→ Work request:
Lines in the records below that contain the word "pratique" must each be copied.
Data for this exercise Block Start
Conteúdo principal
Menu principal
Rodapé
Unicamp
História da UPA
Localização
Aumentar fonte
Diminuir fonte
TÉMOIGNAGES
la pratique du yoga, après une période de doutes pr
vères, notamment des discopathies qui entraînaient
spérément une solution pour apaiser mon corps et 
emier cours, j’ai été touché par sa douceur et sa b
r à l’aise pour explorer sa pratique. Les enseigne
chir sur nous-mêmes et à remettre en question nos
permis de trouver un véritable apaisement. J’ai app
Data for this exercise Block End
Data for this exercise Block Start
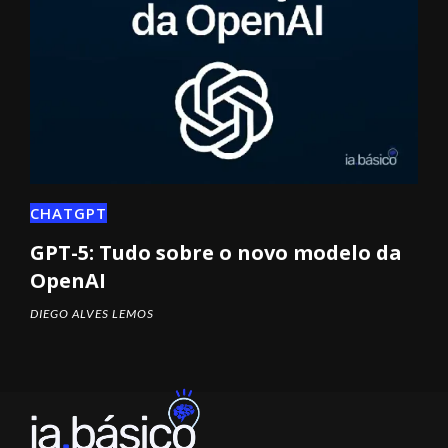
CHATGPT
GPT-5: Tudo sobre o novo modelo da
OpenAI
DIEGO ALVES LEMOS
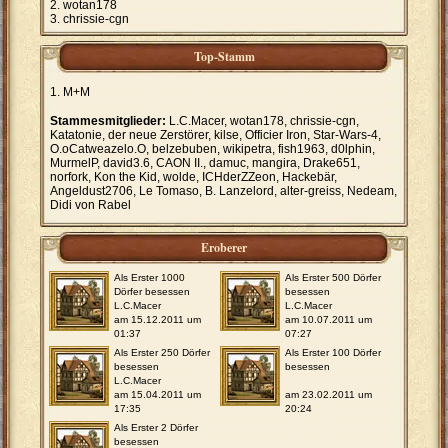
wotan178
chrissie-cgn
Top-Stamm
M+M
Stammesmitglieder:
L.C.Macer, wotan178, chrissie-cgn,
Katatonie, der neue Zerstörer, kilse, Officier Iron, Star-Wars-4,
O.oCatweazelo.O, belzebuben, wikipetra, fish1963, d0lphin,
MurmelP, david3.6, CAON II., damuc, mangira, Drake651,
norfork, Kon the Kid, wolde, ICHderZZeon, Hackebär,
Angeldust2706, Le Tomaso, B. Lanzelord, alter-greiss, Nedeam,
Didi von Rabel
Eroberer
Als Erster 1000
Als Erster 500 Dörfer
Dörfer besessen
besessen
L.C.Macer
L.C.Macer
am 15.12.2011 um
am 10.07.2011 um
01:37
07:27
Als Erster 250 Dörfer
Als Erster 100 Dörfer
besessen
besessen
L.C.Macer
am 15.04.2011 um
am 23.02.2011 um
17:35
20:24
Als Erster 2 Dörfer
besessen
Data for this exercise Block End
→ Solution to this task:
la pratique du yoga, après une période de doutes pr
r à l’aise pour explorer sa pratique. Les enseigne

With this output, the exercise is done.